-- Data for the task follows --
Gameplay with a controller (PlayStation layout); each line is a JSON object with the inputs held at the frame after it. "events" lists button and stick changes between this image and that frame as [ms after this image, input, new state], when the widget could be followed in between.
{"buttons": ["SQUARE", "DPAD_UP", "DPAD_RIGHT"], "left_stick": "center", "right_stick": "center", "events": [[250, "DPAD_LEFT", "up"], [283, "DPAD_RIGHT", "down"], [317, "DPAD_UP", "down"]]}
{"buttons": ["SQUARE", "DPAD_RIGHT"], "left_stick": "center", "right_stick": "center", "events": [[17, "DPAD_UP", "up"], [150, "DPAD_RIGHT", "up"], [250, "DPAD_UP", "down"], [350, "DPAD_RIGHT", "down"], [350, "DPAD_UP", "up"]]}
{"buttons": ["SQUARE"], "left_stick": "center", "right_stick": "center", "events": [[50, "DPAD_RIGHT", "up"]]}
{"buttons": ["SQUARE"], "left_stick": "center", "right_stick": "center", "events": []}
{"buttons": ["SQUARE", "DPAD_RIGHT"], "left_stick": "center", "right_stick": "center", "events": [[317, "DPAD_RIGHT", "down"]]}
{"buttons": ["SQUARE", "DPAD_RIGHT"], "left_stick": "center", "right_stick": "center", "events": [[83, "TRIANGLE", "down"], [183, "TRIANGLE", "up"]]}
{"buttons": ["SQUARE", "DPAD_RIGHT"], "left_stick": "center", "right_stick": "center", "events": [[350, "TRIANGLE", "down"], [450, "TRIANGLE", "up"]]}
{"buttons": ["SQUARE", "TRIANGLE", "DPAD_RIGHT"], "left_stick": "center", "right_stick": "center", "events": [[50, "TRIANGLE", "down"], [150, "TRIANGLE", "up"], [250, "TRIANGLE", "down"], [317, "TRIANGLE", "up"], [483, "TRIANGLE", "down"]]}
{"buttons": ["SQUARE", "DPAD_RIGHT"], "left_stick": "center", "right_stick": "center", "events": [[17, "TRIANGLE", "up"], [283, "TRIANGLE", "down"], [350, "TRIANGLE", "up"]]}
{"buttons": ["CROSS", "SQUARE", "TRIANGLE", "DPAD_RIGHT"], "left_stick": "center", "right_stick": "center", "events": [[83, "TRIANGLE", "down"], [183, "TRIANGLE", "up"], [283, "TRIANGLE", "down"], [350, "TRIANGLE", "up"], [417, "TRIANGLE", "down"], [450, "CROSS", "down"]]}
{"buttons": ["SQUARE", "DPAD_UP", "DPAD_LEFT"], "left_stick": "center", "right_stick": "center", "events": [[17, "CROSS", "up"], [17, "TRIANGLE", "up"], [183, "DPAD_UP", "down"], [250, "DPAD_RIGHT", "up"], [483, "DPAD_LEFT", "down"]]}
-- Data for the task concluded --
The data must be retyped in full, exactly as it reads.

Gameplay with a controller (PlayStation layout); each line is a JSON object with the inputs held at the frame after it. "events" lists button and stick changes between this image and that frame as [ms after this image, input, new state], when the widget could be followed in between.
{"buttons": ["SQUARE", "DPAD_UP", "DPAD_RIGHT"], "left_stick": "center", "right_stick": "center", "events": [[250, "DPAD_LEFT", "up"], [283, "DPAD_RIGHT", "down"], [317, "DPAD_UP", "down"]]}
{"buttons": ["SQUARE", "DPAD_RIGHT"], "left_stick": "center", "right_stick": "center", "events": [[17, "DPAD_UP", "up"], [150, "DPAD_RIGHT", "up"], [250, "DPAD_UP", "down"], [350, "DPAD_RIGHT", "down"], [350, "DPAD_UP", "up"]]}
{"buttons": ["SQUARE"], "left_stick": "center", "right_stick": "center", "events": [[50, "DPAD_RIGHT", "up"]]}
{"buttons": ["SQUARE"], "left_stick": "center", "right_stick": "center", "events": []}
{"buttons": ["SQUARE", "DPAD_RIGHT"], "left_stick": "center", "right_stick": "center", "events": [[317, "DPAD_RIGHT", "down"]]}
{"buttons": ["SQUARE", "DPAD_RIGHT"], "left_stick": "center", "right_stick": "center", "events": [[83, "TRIANGLE", "down"], [183, "TRIANGLE", "up"]]}
{"buttons": ["SQUARE", "DPAD_RIGHT"], "left_stick": "center", "right_stick": "center", "events": [[350, "TRIANGLE", "down"], [450, "TRIANGLE", "up"]]}
{"buttons": ["SQUARE", "TRIANGLE", "DPAD_RIGHT"], "left_stick": "center", "right_stick": "center", "events": [[50, "TRIANGLE", "down"], [150, "TRIANGLE", "up"], [250, "TRIANGLE", "down"], [317, "TRIANGLE", "up"], [483, "TRIANGLE", "down"]]}
{"buttons": ["SQUARE", "DPAD_RIGHT"], "left_stick": "center", "right_stick": "center", "events": [[17, "TRIANGLE", "up"], [283, "TRIANGLE", "down"], [350, "TRIANGLE", "up"]]}
{"buttons": ["CROSS", "SQUARE", "TRIANGLE", "DPAD_RIGHT"], "left_stick": "center", "right_stick": "center", "events": [[83, "TRIANGLE", "down"], [183, "TRIANGLE", "up"], [283, "TRIANGLE", "down"], [350, "TRIANGLE", "up"], [417, "TRIANGLE", "down"], [450, "CROSS", "down"]]}
{"buttons": ["SQUARE", "DPAD_UP", "DPAD_LEFT"], "left_stick": "center", "right_stick": "center", "events": [[17, "CROSS", "up"], [17, "TRIANGLE", "up"], [183, "DPAD_UP", "down"], [250, "DPAD_RIGHT", "up"], [483, "DPAD_LEFT", "down"]]}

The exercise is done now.